Wyn Griffiths

Personal information
- Full name: Wyn Rhys Griffiths
- Date of birth: 17 October 1919
- Place of birth: Blaengwynfi, Wales
- Date of death: 29 May 2006 (aged 86)
- Place of death: Newport, Wales
- Position: Goalkeeper

Youth career
- Derby County

Senior career*
- Years: Team / Apps / (Gls)
- 1947–1952: Cardiff City / 1 / (0)
- 1952–1953: Newport County / 3 / (0)

= Wyn Griffiths =

Welsh footballer

Wyn Rhys Griffiths (17 October 1919 – 29 May 2006) was a Welsh professional footballer who played as a goalkeeper. He began his career during wartime, playing for Derby County, Arsenal and Cardiff City, signing for the latter after the war. He made his professional debut in 1948 for the club but made no further appearances before moving on to Newport County.

==Career==
Griffiths was born on a farm in the village of Blaengwynfi, near Maesteg. He began his career as an amateur with Derby County during wartime. He also appeared as a guest player for Cardiff City and Arsenal, including playing in Arsenal's match against Soviet side Dynamo Moscow who were touring the UK in 1945. He played the first 45 minutes of the match but was replaced at half time by Colchester United goalkeeper Harry Brown, who had attended the game as a spectator. Griffiths was forced off after sustaining an injury when he was kicked in the head by opposition forward Konstantin Beskov. When Griffiths was unable to continue, a call was issued around the ground for a replacement with Brown arriving in the home dressing room just before Charlton Athletic's Sam Bartram.

He signed for Cardiff City at the end of the war and made his professional debut in 1948, playing in a 1–1 draw with Newcastle United. However, he was unable to break into the first team ahead of Danny Canning and later Phil Joslin and eventually left the side in 1952. He moved to Newport County where he made three league appearances.

==Later life==
Following the end of his professional football career Griffiths, who had qualified as a vet in July 1943, was employed at a colliery to treat the site's pit ponies. He went on to open his own veterinary practice in Newport before becoming a fellow at the Royal College of Veterinary Surgeons, becoming one of the first in Wales after publishing a paper on artificial insemination in sheep.

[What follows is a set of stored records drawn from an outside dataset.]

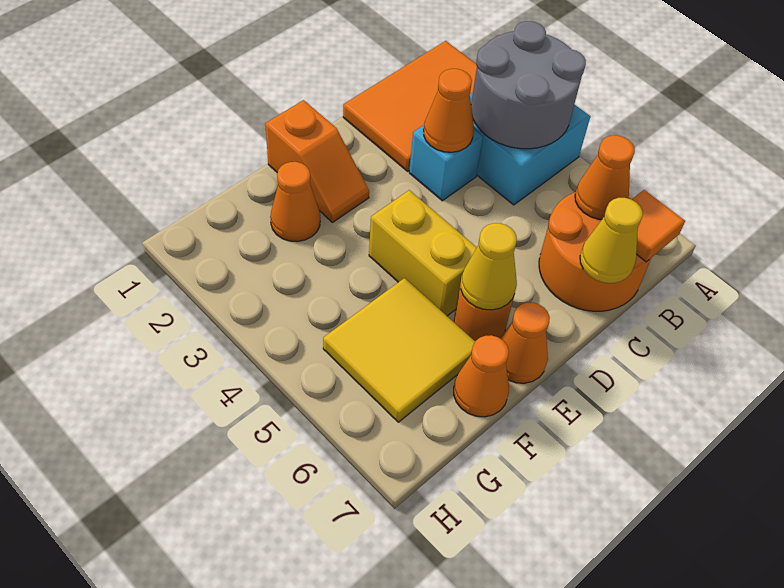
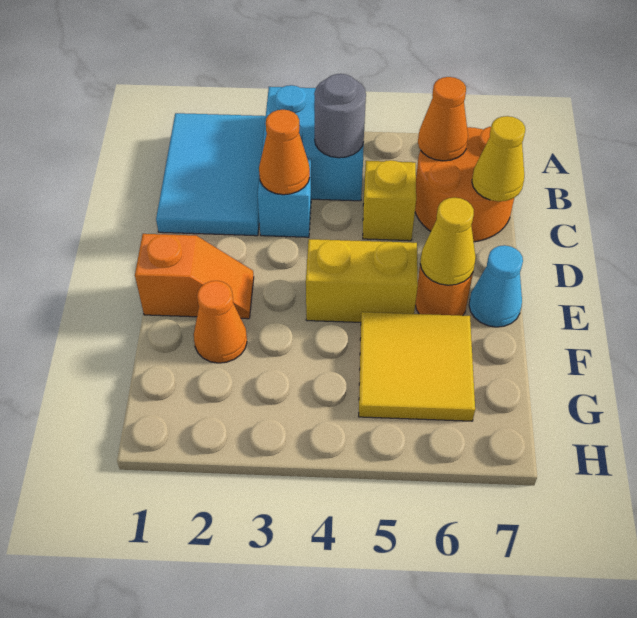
orange tile A1:C2 level 1 -> cyan tile A1:C2 level 1
grey round brick A3:B4 level 2 -> grey round brick B4 level 2
orange tile B7 level 2 -> none
none -> yellow brick C5 level 1
orange cone E7 level 1 -> cyan cone E7 level 1
orange cone F7 level 1 -> none

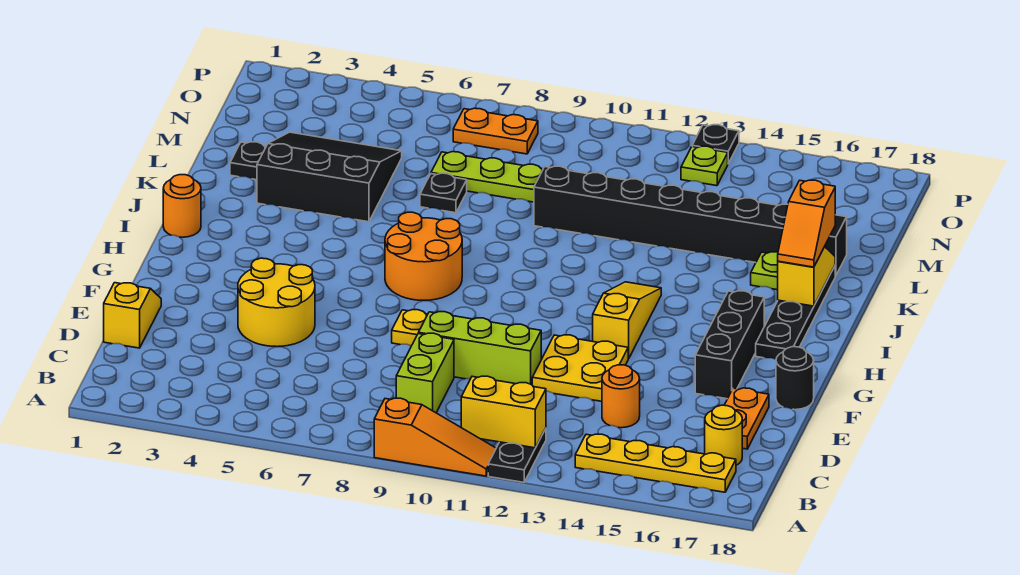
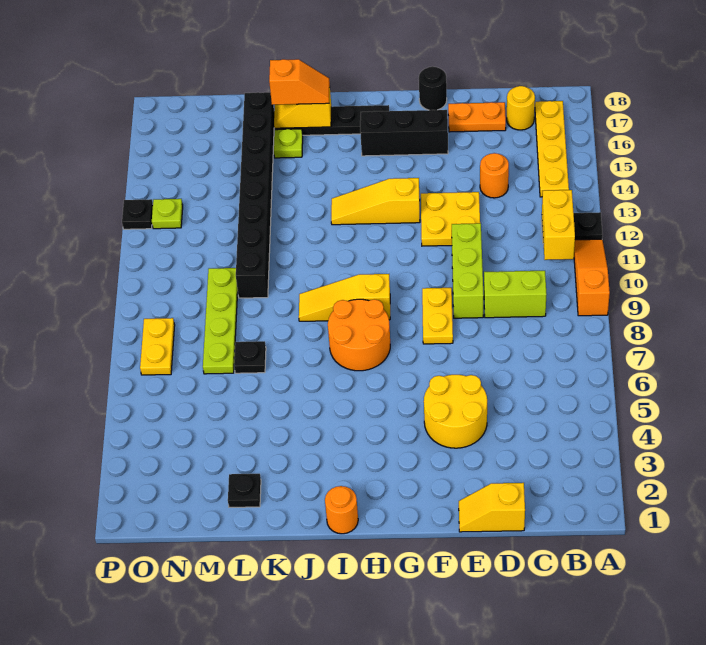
none -> yellow slope H9:J9 level 1 top H
black slope K3:M5 level 1 top K -> none
orange plate O7:O8 level 1 -> yellow plate O7:O8 level 1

He also worked for the Ministry of Agriculture inspecting cattle.

He went on to own race horses and became a well-known figure in horse racing, attending over 50 Epsom Derbys. This eventually led to him working for BBC Radio Wales as a racing reporter and tipster.

Griffiths developed Alzheimer's in later life. He died in May 2006 at the age of 86 in Royal Gwent Hospital in Newport after suffering a fall in his home.